Caro amigo Roberto, muito obrigada por suas sábias e verdadeiras palavras. Como é bom encontrarmos no nosso dia adia pessoas que comungam nossas idéias, nossas críticas, ou mesmo comentário sobre determinados assuntos. Eu procuro escrever e mostrar mensagens de
fé, de esperança, ou mesmo um alento carinhoso para nós que vivemos um mundo tão cruel, egoísta e caótico. Estou tentando escrever um comentário sobre seus textos. Parabéns, eu os tenho como que a "arquitetura" com as palavras. É um estilo totalmente seu, e meu amigo é simplesmente estimulante. Ele nos faz pensar e isto é muito bom. Um grande abraço. Marina.



JOÃO RENATO
Aqui estou eu novamente é impossivel não entrar aqui para vê estas maravilha por vc postada.
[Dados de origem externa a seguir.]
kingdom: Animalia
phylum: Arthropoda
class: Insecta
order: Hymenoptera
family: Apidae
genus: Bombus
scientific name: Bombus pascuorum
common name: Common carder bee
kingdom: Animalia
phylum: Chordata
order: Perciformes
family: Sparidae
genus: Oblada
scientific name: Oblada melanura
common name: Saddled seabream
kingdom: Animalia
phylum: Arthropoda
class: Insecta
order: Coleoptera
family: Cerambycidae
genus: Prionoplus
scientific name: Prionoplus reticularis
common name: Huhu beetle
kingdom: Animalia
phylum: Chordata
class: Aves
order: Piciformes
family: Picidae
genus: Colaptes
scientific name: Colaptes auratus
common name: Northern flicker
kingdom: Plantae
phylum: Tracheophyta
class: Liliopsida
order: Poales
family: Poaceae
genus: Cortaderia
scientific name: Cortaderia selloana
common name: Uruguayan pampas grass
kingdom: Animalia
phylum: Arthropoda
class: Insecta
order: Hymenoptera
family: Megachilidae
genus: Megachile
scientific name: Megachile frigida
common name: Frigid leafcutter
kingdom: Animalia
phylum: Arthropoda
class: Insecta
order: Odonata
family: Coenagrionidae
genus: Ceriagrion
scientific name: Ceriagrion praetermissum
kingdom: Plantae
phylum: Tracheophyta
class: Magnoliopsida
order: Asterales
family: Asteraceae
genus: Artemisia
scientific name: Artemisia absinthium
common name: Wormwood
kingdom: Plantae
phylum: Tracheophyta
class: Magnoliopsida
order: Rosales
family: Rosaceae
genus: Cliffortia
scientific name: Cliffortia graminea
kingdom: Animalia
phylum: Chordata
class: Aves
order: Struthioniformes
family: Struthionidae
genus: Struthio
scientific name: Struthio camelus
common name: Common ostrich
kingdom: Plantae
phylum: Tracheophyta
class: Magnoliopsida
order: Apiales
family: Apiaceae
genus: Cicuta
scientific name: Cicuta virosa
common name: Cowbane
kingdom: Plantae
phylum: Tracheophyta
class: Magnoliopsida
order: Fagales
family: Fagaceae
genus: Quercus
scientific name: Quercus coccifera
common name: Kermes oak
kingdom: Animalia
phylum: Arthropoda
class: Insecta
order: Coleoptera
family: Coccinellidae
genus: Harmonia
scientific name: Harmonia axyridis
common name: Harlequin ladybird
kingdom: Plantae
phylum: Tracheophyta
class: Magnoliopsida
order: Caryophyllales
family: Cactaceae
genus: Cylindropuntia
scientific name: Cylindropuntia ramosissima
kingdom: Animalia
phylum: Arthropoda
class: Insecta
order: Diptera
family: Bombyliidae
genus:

Forte abraço do seu amigo hoje e sempre...........

ADALGISA
Parabéns! meu amigo querido!!!Adorei seu blog, mensagens lindas e suaves como a tua persoalidade e seu jeito de ser!!!Abraços e beijos.
TIAGO ROBERTO FIGUEIREDO
Parabéns professor José Roberto seu blog está divino..abs !
JAIRO FERNANDES
Olá, Querido Professor José Roberto! Fiquei muito emocionado com suas mensagens postadas, gostaria muito de revê-lo novamente após muitos anos, você fora meu professor e tenho muita saudade, gostaria que enviasse-me o seu endereço.ʺ Deus te ilumine sempreʺ Pois fazes parte de minha história de vida.
ALICE MARIA
Oi tio.Muito lindo seu cantinho na internet. Tô de olho. Lembro também de algumas coisas lá da Serra, principalmente da venda do vô Rubens. Beijo ,Alice Maria.